O teólogo, biblista e bispo emérito do Recife da IEAB (Igreja Episcopal Anglicana do Brasil), Dom Sebastião Armando Gameleira Soares, deu nesta terça-feira (12) a sua primeira palestra no 29° Curso de Verão. Ele é o quarto e último assessor desta edição do curso com o tema “Profetas e Profetizas, promotores da Justiça, na defesa dos direitos dos pobres.” Dom Sebastião falou sobre como a Bíblia nos motiva a agir e como trata o que é ser uma pessoa.
Para o teólogo, a palavra hebraica “dabar” costuma ser traduzida com o mesmo significado do grego “logos”, como verbo e palavra. Entretanto, o significado correto seria o de “ação”, o princípio de tudo segundo o Evangelho de São João. “Na Bíblia, palavra é o que faz. A palavra de Deus é o que faz acontecer”, disse. Para o teólogo, a melhor tradição existe hoje seria a palavra “práxis”, que dá ideia de prática e ação.
O bispo também falou aos cursistas que a ideia de ser humano existente hoje na sociedade, é a de indivíduo, algo isolado. A Bíblia, entretanto, dá a ideia de pessoa. “A pessoa não é o mesmo que indivíduo. A pessoa só se desenvolve na relação com as outras pessoas e com o mundo”, afirmou. “Toda pessoa nasce livre? Isso não é verdade, é uma abstração burguesa”, falou em relação a Declaração Universal dos Direitos Humanos e a injustiça social passada por gerações.
Para Dom Sebastião, a concepção individualista do ser humano foi criada pela burguesia no século XIX e acabou também incorporada pela Igreja Cristã. “Temos de nos desligar do racionalismo. A Igreja é particularmente muito racionalista. Está mais preocupada com a doutrina do que com o que acontece (na sociedade)”, declarou.
Religião
Dom Sebastião também dissertou sobre a origem do cristianismo. “A religião é uma invenção nossa. Cada um faz a sua hoje. Atualmente, tem uma igreja em cada esquina. O cristianismo está cada vez mais se desmembrando”, afirmou. O assessor falou sobre a origem da palavra grega “ecclesia”, da qual surgiu “Igreja”, que significava originalmente assembleias de cidadãos.

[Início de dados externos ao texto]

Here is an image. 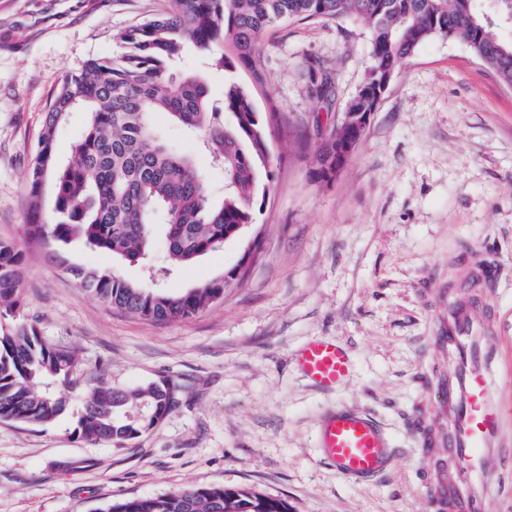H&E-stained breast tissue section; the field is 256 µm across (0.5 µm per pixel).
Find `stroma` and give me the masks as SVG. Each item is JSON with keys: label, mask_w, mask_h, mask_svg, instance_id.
<instances>
[{"label": "stroma", "mask_w": 512, "mask_h": 512, "mask_svg": "<svg viewBox=\"0 0 512 512\" xmlns=\"http://www.w3.org/2000/svg\"><path fill=\"white\" fill-rule=\"evenodd\" d=\"M173 0H0V238L25 244L32 151L64 76L114 57L120 31L170 10ZM264 86L279 120L276 177L255 224L171 276L181 292L258 256L224 300L190 319L150 323L81 291L49 252L28 253L24 313L52 342L77 349L78 379L117 388L171 381L179 403L138 440H74L78 400L52 424L0 422V512H105L112 501L185 488H247L290 512H426L415 416L439 354L430 336L432 288L453 285L458 260L485 251L501 269L498 338L512 352V90L456 39L422 43L393 78L364 136L329 182L313 169L316 118L344 111L371 66L366 33L349 22L298 21L260 43ZM334 81L316 98L309 64ZM159 134L191 155L213 197L224 173L198 136L166 117ZM64 258L151 286L147 266L88 251ZM315 336L342 343L352 378L322 392L294 363ZM340 407L373 417L396 450L394 466L356 484L316 448L322 417Z\"/></svg>", "instance_id": "stroma-1"}]
</instances>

Segundo Dom Sebastião, São Paulo em suas cartas não citava igrejas, mas assembleias dos cristãos alternativas às oficiais e não necessariamente desejava criar uma nova religião, criada pelos seres humanos que cometem erros durante a história. “Não bastam um Concílio Vaticano II, uma Teologia da Libertação e um papa Francisco para derrubar essa montanha rochosa que separa o cristianismo e a religião criada por nós”, disse. “O cristianismo deve estar acima da religião. É preciso diferenciar a doutrina da Igreja do anúncio do Evangelho”.
Para finalizar a assessoria, o teólogo ainda falou sobre o problema da relação entre o Estado e a Igreja por meio do exemplo do arcebispo católico de Recife e Olinda, Dom Hélder Camara, que recusou ser ministro da Educação ao ser convidado nos anos 50 pelo presidente Juscelino Kubtschek. “A Igreja não deve se situar na vizinhança do poder do Estado.”
O coordenador-geral do CESEEP, padre José Oscar Beozzo, também comentou o assunto. “A Bíblia sempre nos chama e mostra que não temos de nos ajoelhar diante de nenhum poder. Somos todos filhos e filhas de Deus”, disse.
Mística
Antes da assessoria, os cursistas realizaram uma celebração pela preservação da terra e pelos índios, originais donos do território brasileiro. Cordas de barbante foram estendidas pelo Teatro da Universidade Católica (TUCA) e os cursistas as seguraram como forma de ficarem conectados.
Índios da etnia Ticuna, da comunidade Santa Clara de Manaus (AM) contaram um pouco de como é onde vivem. “A gente mantém a nossa cultura lá, preserva o meio ambiente, pois temos um cacique que nos orienta”, disse um deles, que não se identificou. A tribo tenta agora montar uma associação para vender castanhas. “Que Deus nos ajude a ter a nossa associação, bem bonita, preservando o meio ambiente.
Também esteve presente o cardeal arcebispo de São Paulo, Dom Odilo Pedro Scherer, que elogiou a proposta do curso de debater, neste ano, a economia e o meio ambiente. “Quando se entra em uma crise econômica, logo se faz sentir os efeitos sobre quem? Sobre os pobres, sobre quem não tem um emprego seguro, quem não consegue se proteger.”
Para o cardeal, a falta de justiça econômica volta ao debate em época de crise. “A economia deveria ser feita para administrar o bem para todos”, declarou.